**Source data:**
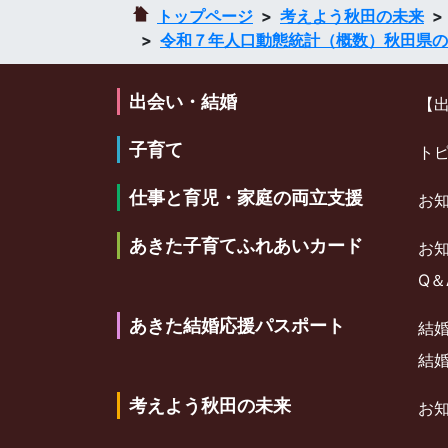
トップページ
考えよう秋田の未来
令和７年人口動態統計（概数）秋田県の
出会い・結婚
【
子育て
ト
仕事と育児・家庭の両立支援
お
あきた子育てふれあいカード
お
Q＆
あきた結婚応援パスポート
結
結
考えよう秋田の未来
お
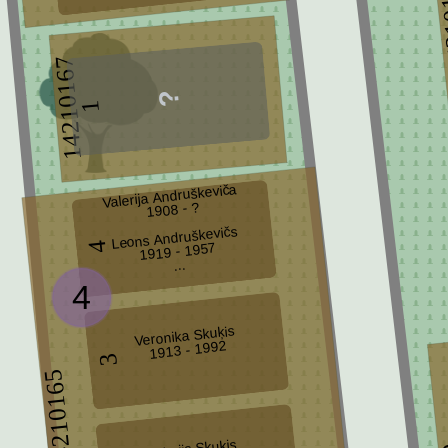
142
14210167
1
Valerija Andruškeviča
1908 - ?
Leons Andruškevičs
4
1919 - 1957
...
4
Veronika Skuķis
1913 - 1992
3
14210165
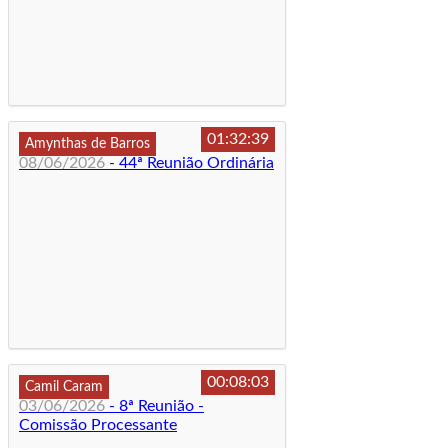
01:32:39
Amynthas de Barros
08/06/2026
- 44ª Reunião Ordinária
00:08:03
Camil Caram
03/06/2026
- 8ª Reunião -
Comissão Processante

**Exercise objective:** Give the text read from all the rows above as a JSON list of strings, one string per line, with blank lines and the pictures left out.

**The completed task:**
[
  "トップページ",
  "考えよう秋田の未来",
  "令和７年人口動態統計（概数）秋田県の",
  "出会い・結婚",
  "【",
  "子育て",
  "ト",
  "仕事と育児・家庭の両立支援",
  "お",
  "あきた子育てふれあいカード",
  "お",
  "Q＆",
  "あきた結婚応援パスポート",
  "結",
  "結",
  "考えよう秋田の未来",
  "お",
  "142",
  "14210167",
  "1",
  "Valerija Andruškeviča",
  "1908 - ?",
  "Leons Andruškevičs",
  "4",
  "1919 - 1957",
  "...",
  "4",
  "Veronika Skuķis",
  "1913 - 1992",
  "3",
  "14210165",
  "01:32:39",
  "Amynthas de Barros",
  "08/06/2026",
  "- 44ª Reunião Ordinária",
  "00:08:03",
  "Camil Caram",
  "03/06/2026",
  "- 8ª Reunião -",
  "Comissão Processante"
]